A lot has been said and little has been done in the world of multichannel ecommerce. There are already lot of materials, information, blogs, and articles available on various forums about multichannel. I am not delving into what is multichannel in this article. I am trying to present a joined up picture of these channels.
As most of the readers are aware that there are no defined list of channels or universally accepted channels but web, handheld devices (mobile, tablets) and telephony along with the store are considered the four basic channels.
But a retailer’s multichannel capability is not the channels in themselves but how these channels interact with each other or rather how capable are these channels to interact with each other. I am calling them channel paths.
A retailer may have enabled all the traditional channels, but if he doesn’t support various channel paths, then the conversion potential really becomes limited.

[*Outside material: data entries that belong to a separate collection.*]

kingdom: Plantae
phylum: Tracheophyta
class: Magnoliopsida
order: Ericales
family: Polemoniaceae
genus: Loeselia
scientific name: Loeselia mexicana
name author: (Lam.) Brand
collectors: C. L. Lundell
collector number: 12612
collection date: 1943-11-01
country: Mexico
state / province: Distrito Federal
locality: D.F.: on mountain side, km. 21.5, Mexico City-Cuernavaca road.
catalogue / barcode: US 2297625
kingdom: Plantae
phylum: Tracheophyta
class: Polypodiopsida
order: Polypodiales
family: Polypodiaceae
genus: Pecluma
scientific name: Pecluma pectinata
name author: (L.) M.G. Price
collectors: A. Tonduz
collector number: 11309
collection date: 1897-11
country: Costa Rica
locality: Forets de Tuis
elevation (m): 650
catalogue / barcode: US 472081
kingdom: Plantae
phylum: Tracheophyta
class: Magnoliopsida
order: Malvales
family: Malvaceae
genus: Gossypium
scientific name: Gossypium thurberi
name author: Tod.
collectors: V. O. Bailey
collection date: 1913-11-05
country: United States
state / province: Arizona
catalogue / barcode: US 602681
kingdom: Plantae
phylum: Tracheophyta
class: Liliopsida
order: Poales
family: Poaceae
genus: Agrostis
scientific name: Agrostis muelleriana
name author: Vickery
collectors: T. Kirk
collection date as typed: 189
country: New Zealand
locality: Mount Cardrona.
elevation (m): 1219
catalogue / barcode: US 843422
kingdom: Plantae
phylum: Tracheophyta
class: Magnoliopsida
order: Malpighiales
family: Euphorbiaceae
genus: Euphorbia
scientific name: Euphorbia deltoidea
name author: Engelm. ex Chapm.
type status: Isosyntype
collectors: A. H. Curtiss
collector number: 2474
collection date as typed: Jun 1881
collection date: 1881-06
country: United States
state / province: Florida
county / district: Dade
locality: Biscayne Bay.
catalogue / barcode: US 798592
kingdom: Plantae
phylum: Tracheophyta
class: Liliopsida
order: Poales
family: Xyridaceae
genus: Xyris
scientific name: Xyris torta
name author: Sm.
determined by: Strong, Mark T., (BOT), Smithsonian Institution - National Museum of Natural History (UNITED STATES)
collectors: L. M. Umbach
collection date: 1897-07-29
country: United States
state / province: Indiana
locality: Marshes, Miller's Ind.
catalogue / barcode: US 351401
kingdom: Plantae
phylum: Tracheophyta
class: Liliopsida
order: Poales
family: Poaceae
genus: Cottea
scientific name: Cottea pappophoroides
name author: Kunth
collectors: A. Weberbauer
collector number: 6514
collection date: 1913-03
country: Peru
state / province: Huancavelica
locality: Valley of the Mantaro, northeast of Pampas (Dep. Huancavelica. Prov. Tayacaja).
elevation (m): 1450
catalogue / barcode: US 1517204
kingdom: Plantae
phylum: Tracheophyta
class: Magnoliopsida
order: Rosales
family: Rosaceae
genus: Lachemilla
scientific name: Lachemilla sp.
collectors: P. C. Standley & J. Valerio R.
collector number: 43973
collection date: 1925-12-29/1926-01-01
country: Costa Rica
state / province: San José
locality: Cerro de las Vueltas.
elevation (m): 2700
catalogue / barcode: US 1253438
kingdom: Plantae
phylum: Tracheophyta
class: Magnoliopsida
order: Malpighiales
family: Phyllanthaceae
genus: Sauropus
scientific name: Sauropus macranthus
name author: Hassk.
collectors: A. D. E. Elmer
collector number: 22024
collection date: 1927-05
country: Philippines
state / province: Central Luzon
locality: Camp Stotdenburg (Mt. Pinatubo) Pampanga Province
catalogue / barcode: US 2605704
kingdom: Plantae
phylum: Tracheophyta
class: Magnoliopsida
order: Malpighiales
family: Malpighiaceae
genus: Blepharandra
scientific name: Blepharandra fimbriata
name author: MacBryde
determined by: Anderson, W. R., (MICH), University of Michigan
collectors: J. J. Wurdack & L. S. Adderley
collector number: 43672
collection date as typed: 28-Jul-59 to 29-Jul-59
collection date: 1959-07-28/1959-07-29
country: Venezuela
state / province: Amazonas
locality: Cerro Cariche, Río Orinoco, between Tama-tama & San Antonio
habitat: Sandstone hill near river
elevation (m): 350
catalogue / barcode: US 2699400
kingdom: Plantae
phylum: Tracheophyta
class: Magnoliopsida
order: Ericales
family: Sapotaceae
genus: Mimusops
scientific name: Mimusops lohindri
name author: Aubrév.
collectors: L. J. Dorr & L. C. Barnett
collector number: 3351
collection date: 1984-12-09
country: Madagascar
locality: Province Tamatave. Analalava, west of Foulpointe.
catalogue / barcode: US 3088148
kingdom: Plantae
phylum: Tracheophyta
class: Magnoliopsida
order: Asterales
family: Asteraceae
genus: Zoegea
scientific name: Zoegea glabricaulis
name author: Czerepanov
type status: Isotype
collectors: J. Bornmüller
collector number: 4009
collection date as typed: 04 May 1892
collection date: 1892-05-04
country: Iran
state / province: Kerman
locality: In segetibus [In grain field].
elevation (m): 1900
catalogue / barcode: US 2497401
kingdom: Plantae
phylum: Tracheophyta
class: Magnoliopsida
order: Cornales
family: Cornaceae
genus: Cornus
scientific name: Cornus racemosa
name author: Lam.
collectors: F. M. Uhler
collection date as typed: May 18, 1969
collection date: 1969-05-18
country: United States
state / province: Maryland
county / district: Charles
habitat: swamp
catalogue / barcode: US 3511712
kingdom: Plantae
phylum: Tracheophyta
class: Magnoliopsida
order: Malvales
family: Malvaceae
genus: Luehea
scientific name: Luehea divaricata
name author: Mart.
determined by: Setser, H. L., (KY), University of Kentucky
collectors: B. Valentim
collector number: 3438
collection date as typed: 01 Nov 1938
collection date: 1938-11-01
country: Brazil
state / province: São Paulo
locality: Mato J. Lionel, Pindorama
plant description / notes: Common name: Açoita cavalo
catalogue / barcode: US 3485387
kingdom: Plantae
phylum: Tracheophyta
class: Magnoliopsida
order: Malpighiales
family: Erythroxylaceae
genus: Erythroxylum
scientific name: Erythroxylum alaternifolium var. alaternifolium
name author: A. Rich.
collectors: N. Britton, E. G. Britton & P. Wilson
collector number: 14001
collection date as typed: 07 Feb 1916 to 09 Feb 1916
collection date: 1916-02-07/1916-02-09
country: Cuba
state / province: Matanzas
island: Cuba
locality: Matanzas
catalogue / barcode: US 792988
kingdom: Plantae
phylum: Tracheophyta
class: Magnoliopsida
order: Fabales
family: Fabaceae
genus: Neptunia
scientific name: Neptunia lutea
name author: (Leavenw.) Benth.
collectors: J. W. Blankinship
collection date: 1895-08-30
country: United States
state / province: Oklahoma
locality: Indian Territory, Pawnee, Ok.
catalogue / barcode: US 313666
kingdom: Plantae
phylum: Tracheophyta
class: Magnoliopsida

For example, if you have a store, a web storefront, a mobile enabled site and call centre. All of which are capable of taking orders but if an order taken on web cannot be returned through call centre or an order placed on web cannot be delivered to store for collection, it means there are not enough channel paths available for that retailer.
The channel paths are defined by retailer’s business process limitations, fulfilment limitations and system limitations.
Couple of the basic channel paths are shown in diagram below.
- Office goer’s channel path
Customer browses on mobile when commuting to office. Places order on web storefront once he reaches office ( or after reaching home), selects in-store collection as delivery option (probably selects weekend collection). In case of returns he prefers to call up call centre and arrange the return
- Housewife’s channel path
Customer browses and checks out on web store. Prefers delivery at home and in case of returns decided to go to store for returns
Above two are the most basic channel-paths. There could be numerous permutations and combinations of channels to create various channel paths.
A retailer need not strive to support all the possible channel paths. Depending on retailers business area the conversion benefits may differ for various channel paths. A retailer needs to measure the conversion benefits of supporting each of these paths and can start with focusing on the paths that are driving most conversions.